◆羽根倉(はねくら)
※ この地図は、大日本帝国陸地測量部発行の1/50,000地形図「大宮」(明治43)を使用したものである
所在:さいたま市桜(さくら)区下大久保(しもおおくぼ)/志木市宗岡(むねおか)
地形図:与野/大宮
形態:川沿いに家屋が集まる
標高:数m
訪問:20016年3月
荒(あら)川沿いにある地域で、現在の羽根倉橋の付近。左岸(浦和側)は大字下大久保の中西部、右岸(志木側)大字宗岡の北部にあたる。
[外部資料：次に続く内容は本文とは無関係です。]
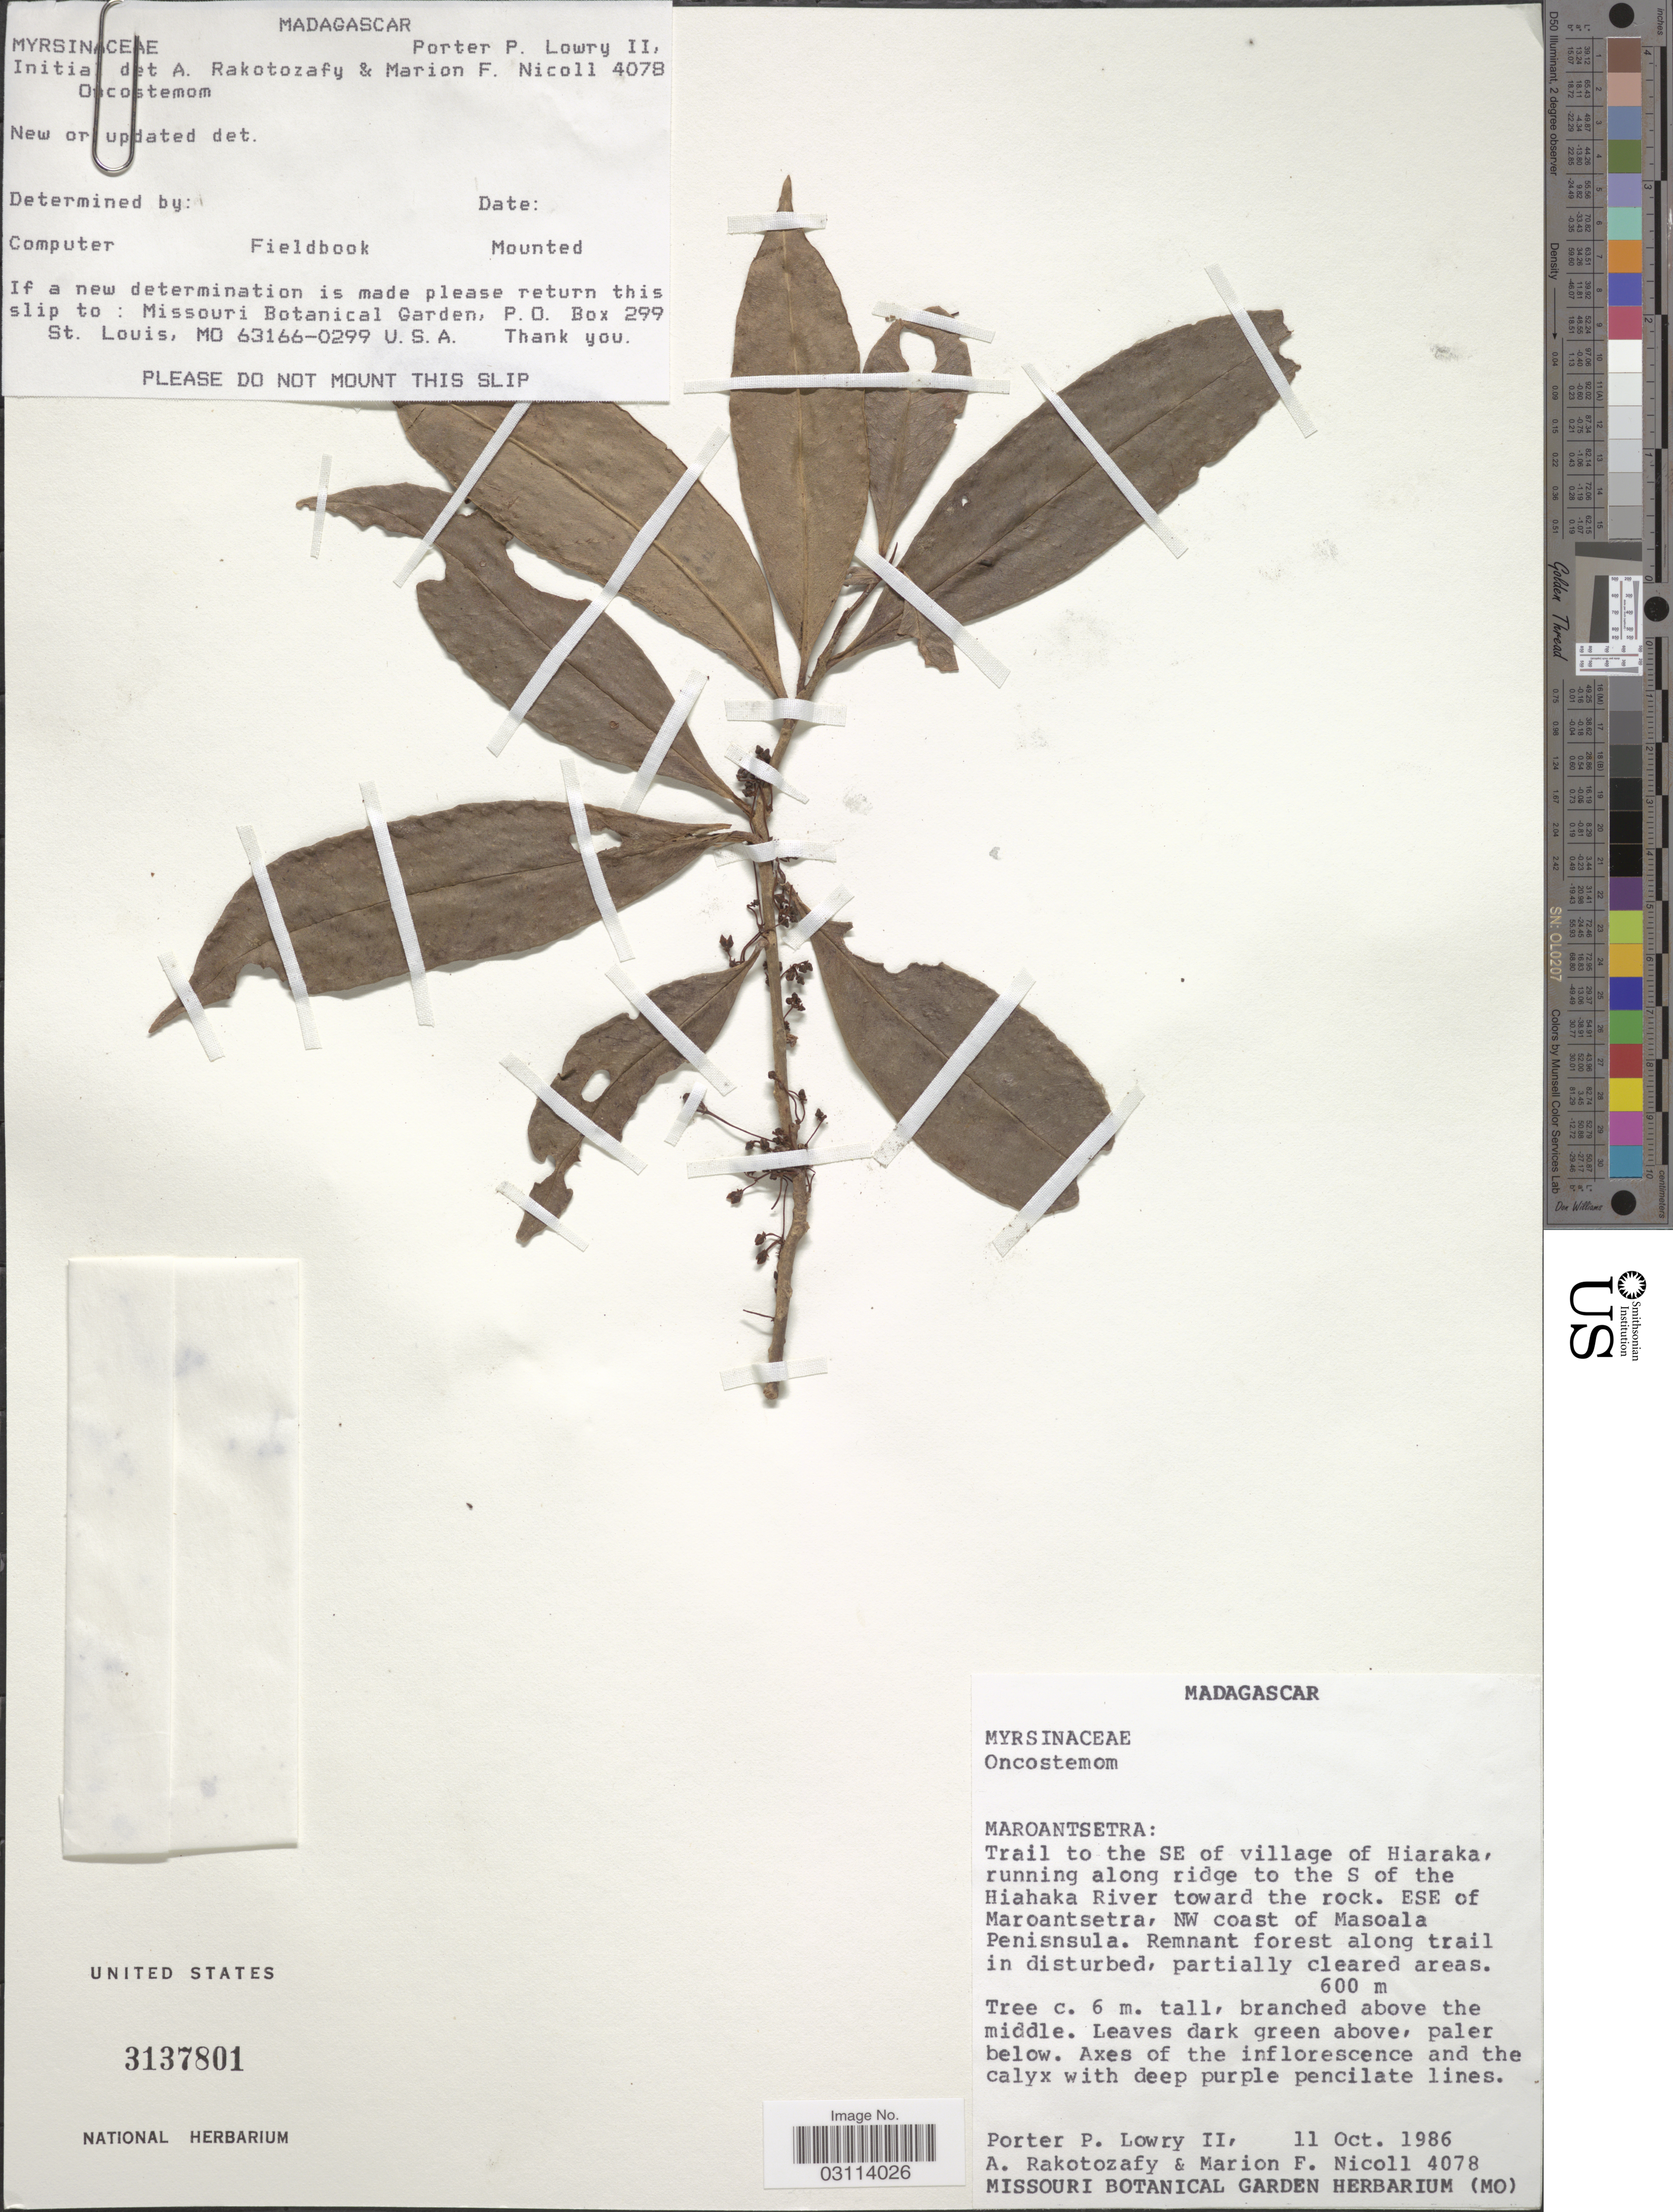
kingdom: Plantae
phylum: Tracheophyta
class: Magnoliopsida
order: Ericales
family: Primulaceae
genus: Oncostemon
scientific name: Oncostemon sp.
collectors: P. P. Lowry, A. Rakotozafy & M. F. Nicoll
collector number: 4078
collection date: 1986-10-11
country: Madagascar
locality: Maroantsetra: Trail to the SE of village of Hiaraka, running along ridge to the S of the Hiahaka River toward the rock. ESE of Maroantsetra, NW coast of Masoala Penisnsula.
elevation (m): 600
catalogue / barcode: US 3137801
資料『荒川の水運』や浦和市史によると、舟運の拠点であった河岸(かし)が置かれていたとのこと(羽根倉河岸)。河岸場では東京方面から運ばれてきた食料(砂糖・塩・酒・油など)・肥料・日用雑貨などを搬入し、糸や反物、食料(米・麦・醤油・味噌等)を搬出していた。しかし鉄道や道路の開通により衰退、さらに大正期の荒川改修工事に伴い大正8年に廃止された。
また渡船場(羽根倉の渡し)もあり、中世より重要な渡河地点であった。与野市中心部【現・さいたま市中央区】と下大久保を結ぶ道は羽根倉道と呼ばれ、この渡し場を通じて物資が行き来していた。大正の荒川改修の後も運営され、昭和13年に羽根倉橋が架設されるまで続けられた。当時の羽根倉橋は、下流の秋ヶ瀬橋の古材を再利用したものであると伝わっている。現在のものは昭和48年に完成。
大正初期には浦和側に21戸、志木側に10戸ほどの人家があった。河岸場や集落には船頭相手の料理店や、飲み屋・駄菓子屋・船問屋などがあり、船大工・船頭・農家が暮らしていた。個人所有の古地図(摸写)により、この集落は元禄年間には既に存在していることが分かっている。
現在は浦和側が河川敷の荒地やゴルフコースとなっており、志木側は運動公園。一部には農地もあるが、往時の住民が耕作していたものだろうか。また羽根倉古戦場の看板(写真5)が立ち、南北朝時代にここで戦があったことを伝えている。